3つ目は、プロジェクト担当者などが進行状況などを把握するために、オブザーバーとして参加する場合です。

議題についての当事者ではないものの、会議の進行が気になってオブザーバーとし参加する場合もあります。プロジェクトの実務を担当する人は、方針次第で作業内容が大きく変わるので、今後の方針やスケジュールを決定する会議の様子を知りたいでしょうし、現状に不満を抱く人は何故この様な状況になっているのかを知るために、責任者による話し合いの内容を聞きたくなります。

そこで、議題について議決する権利はなくても、重要事項が決定されるまでの経過を知って、今後の対応を考えたい人がオブザーバーとして参加する事になるのです。
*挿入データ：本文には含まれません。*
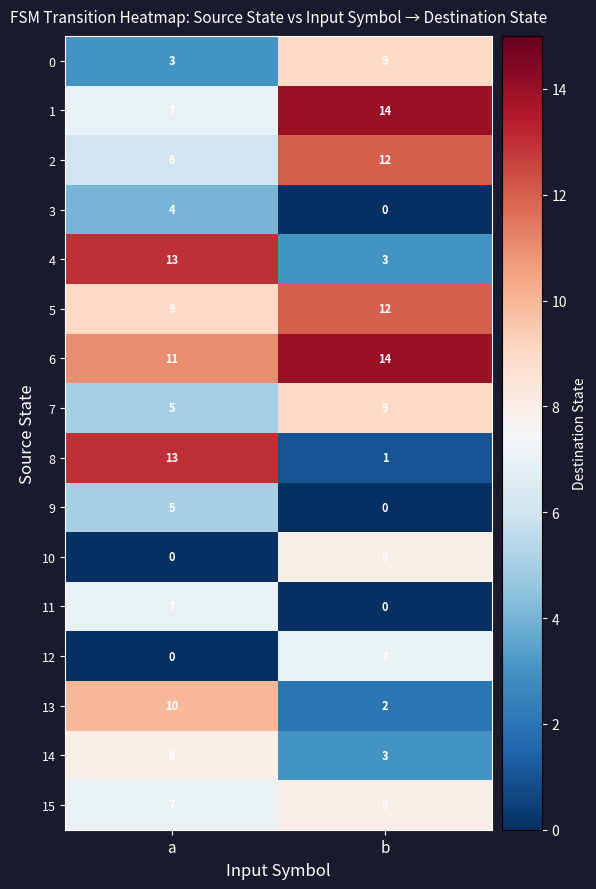

What is the maximum value shown in the chart?

14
~会議では、できるだけオブザーバーを受け入れるべき~


会議を運営する側からすれば、ただ見ているだけのオブザーバーを邪魔に感じる事もあるでしょうが、無理に参加を拒否すれば何か不味い事が行われているのではないかと勘繰られる事になりますので、スペースに空きがあるのであれば、オブザーバー参加を受け入れるべきでしょう。

オブザーバーが居る事で、緊張感を持って会議を運営できますし、自分達が適切な会議をしている事の証明にもなります。見ているだけのオブザーバーが居ると、気が散ってしまうという面もありますが、会議に参加できない人を代表している事を認識して、オブザーバーに対しても恥ずかしくない態度を取る必要があります。問題がある時は、会議全体の責任が問われる事もありますから、真剣な態度で適切な議論を行う様にしましょう。


この様に、会議の進行に影響する様な発言をしないオブザーバーも、会議を適正に行うための役割を担っているのです。オブザーバーとして参加する時は、勉強するつもりで議論を聞くだけではなく、問題となる所は無いか注意しましょう。